__Task instructions__
Copy nothing from the entries below except the lines from the one containing "15: (428, 324, 4.49)" through the one containing "39: (100, 5, 1.60)", and copy those exactly.

Dataset entries:
§ §

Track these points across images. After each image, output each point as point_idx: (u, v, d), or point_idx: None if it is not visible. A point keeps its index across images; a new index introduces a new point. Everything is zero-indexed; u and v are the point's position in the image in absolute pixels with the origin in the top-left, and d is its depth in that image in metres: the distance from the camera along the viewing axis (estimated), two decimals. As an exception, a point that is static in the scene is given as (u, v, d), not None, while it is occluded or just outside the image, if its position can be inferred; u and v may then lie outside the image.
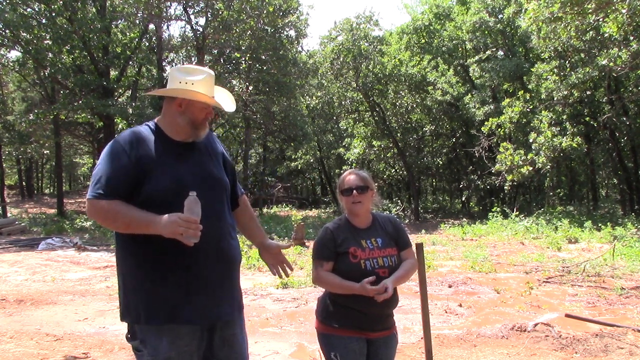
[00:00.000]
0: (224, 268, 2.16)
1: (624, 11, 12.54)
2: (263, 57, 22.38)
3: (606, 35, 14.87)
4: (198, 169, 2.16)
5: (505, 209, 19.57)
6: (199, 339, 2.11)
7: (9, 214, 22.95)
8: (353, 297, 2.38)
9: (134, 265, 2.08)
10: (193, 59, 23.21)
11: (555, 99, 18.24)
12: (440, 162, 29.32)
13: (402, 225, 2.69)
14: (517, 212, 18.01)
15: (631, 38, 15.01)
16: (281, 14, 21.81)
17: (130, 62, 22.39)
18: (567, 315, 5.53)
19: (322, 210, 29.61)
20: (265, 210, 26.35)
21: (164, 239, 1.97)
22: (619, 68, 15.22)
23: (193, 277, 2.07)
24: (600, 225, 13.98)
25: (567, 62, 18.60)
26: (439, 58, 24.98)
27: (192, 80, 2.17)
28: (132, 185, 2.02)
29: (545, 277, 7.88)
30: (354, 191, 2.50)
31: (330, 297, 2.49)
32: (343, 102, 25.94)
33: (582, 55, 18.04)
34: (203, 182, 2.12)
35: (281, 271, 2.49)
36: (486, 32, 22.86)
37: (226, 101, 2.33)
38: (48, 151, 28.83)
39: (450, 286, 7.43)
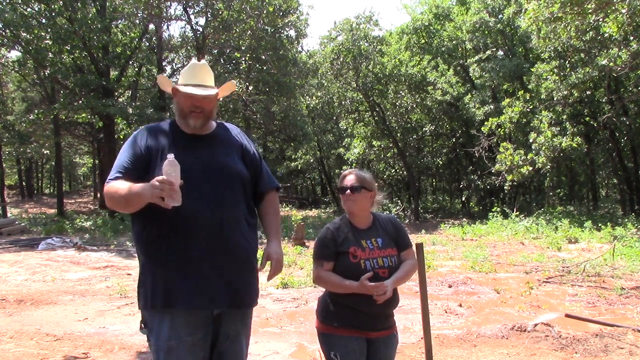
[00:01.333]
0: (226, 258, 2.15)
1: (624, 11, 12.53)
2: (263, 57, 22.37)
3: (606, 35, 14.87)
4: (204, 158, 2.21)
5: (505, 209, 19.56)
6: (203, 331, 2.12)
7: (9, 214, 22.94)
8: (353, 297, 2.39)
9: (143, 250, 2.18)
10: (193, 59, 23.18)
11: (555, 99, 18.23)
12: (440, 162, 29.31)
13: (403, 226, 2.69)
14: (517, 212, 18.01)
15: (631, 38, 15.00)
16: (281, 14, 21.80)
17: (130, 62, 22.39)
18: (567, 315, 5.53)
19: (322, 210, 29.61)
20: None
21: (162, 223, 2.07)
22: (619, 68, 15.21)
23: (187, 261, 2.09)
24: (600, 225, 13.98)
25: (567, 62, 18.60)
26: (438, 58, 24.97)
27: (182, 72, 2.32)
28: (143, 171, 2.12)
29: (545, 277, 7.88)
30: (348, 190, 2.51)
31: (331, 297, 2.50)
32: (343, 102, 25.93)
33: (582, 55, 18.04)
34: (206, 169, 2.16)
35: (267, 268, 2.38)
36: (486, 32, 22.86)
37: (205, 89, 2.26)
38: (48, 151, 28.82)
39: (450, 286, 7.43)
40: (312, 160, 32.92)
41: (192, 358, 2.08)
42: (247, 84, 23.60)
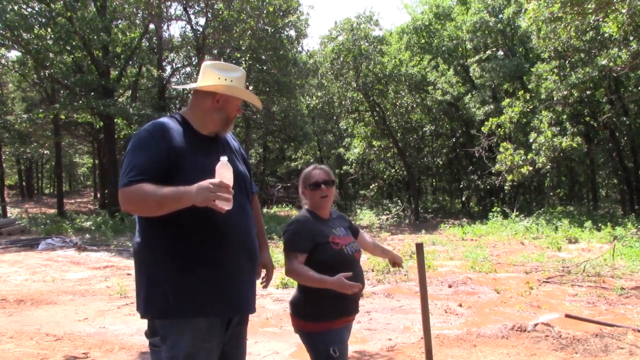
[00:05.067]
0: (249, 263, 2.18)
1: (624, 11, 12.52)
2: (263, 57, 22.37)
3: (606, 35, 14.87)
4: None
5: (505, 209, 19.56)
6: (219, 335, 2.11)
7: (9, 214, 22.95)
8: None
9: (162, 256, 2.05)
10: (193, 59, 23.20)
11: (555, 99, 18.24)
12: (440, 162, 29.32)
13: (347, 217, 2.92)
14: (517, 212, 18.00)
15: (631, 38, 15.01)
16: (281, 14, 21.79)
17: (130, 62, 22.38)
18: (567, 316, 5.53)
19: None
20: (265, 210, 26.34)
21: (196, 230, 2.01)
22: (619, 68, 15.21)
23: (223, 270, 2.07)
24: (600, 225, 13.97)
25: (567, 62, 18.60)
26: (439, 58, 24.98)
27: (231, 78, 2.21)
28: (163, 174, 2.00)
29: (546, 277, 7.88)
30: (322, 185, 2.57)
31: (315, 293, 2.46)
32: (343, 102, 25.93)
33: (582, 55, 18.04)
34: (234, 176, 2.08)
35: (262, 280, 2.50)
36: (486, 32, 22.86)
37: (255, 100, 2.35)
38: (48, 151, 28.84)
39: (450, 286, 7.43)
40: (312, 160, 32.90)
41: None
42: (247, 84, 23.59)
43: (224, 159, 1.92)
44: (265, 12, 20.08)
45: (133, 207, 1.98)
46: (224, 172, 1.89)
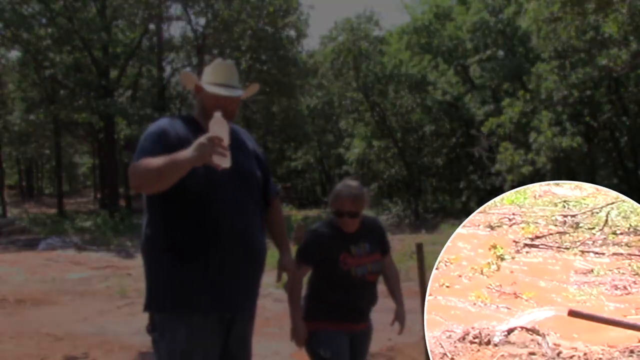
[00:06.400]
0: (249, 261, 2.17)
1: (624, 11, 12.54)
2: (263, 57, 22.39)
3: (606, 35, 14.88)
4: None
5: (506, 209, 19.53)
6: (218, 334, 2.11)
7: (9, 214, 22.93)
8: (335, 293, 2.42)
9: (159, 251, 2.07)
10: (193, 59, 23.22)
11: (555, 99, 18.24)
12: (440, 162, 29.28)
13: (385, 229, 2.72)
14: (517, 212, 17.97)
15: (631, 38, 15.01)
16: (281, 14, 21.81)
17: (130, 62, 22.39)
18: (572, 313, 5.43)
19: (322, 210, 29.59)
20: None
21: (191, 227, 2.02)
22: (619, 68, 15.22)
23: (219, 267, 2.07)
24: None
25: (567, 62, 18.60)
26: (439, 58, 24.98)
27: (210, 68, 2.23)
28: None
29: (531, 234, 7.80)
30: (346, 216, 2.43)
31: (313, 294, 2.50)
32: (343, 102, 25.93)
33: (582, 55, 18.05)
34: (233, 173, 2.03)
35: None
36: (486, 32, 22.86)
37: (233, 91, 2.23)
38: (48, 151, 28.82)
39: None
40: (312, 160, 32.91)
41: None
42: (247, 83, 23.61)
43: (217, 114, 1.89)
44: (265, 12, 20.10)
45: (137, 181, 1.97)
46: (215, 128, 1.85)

§ §

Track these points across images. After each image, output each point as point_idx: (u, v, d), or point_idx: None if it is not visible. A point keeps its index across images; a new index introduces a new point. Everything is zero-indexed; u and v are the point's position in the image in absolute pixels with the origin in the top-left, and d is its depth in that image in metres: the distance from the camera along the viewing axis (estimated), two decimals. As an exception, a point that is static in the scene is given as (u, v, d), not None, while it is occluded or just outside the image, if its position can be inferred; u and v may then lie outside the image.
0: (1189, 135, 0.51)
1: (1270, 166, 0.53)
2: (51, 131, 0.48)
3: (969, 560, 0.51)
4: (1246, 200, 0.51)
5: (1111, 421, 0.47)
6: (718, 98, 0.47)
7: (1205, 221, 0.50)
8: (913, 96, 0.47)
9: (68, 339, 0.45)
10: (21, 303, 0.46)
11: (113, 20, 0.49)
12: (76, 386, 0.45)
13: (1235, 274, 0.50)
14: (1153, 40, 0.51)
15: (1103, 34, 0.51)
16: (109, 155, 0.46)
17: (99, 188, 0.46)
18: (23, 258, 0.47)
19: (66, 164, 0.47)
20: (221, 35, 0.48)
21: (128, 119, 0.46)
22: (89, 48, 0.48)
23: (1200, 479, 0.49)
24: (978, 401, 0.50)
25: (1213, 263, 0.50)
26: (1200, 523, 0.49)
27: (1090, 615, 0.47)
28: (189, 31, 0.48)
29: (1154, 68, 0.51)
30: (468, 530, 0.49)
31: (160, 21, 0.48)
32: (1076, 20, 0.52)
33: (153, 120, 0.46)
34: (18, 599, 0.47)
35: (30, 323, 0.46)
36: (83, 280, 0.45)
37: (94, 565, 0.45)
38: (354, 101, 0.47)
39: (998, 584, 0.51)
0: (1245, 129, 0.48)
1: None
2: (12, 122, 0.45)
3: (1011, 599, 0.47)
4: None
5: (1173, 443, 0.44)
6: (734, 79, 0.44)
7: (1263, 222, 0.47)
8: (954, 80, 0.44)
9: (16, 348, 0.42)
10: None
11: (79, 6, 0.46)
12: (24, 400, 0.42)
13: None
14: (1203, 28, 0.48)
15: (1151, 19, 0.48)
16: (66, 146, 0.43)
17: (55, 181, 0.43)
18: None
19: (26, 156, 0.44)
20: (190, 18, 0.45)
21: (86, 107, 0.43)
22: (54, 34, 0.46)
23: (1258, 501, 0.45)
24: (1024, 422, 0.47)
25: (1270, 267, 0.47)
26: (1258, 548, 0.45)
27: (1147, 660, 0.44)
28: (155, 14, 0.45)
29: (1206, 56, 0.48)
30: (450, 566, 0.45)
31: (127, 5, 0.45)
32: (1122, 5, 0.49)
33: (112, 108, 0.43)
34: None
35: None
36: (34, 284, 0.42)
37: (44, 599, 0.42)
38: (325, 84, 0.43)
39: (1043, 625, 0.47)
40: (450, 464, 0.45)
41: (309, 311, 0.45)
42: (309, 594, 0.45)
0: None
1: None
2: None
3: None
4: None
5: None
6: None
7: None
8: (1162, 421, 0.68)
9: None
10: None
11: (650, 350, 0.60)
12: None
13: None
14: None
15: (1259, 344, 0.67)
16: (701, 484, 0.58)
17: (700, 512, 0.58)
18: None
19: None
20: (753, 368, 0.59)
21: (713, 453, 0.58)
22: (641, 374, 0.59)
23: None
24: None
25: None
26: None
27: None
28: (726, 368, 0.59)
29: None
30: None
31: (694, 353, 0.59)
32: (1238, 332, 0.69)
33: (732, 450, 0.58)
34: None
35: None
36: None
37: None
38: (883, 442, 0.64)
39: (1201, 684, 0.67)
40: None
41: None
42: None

§ §

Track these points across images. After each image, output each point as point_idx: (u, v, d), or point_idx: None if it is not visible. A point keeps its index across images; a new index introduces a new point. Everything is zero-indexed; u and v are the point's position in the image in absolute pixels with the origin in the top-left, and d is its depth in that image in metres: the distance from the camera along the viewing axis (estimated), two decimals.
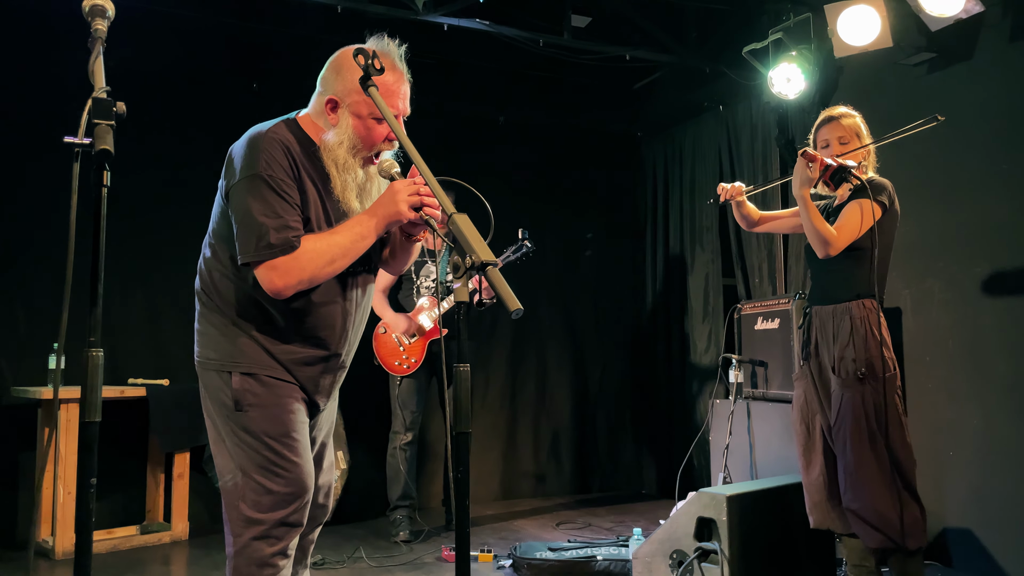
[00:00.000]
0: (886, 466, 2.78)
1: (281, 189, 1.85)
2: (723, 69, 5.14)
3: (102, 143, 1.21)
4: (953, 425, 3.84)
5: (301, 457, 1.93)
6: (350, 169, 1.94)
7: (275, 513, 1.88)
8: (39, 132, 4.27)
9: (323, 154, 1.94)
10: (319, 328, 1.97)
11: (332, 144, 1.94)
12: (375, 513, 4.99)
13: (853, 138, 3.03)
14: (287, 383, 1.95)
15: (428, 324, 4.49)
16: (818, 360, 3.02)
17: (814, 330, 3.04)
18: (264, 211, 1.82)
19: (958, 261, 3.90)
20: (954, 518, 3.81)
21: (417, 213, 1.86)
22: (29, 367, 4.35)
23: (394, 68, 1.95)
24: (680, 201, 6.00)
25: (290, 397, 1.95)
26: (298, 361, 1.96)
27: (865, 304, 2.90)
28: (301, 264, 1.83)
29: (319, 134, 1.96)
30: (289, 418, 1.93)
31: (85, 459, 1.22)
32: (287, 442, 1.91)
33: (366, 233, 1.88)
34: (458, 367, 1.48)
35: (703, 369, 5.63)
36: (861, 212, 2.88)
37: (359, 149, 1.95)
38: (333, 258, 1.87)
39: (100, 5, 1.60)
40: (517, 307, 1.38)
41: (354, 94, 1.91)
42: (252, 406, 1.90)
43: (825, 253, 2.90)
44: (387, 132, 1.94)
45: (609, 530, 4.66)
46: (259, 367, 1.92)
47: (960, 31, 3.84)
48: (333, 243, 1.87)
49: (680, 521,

§ §

__Task answer__
15: (428, 324, 4.49)
16: (818, 360, 3.02)
17: (814, 330, 3.04)
18: (264, 211, 1.82)
19: (958, 261, 3.90)
20: (954, 518, 3.81)
21: (417, 213, 1.86)
22: (29, 367, 4.35)
23: (394, 68, 1.95)
24: (680, 201, 6.00)
25: (290, 397, 1.95)
26: (298, 361, 1.96)
27: (865, 304, 2.90)
28: (301, 264, 1.83)
29: (319, 134, 1.96)
30: (289, 418, 1.93)
31: (85, 459, 1.22)
32: (287, 442, 1.91)
33: (366, 233, 1.88)
34: (458, 367, 1.48)
35: (703, 369, 5.63)
36: (861, 212, 2.88)
37: (359, 149, 1.95)
38: (333, 258, 1.87)
39: (100, 5, 1.60)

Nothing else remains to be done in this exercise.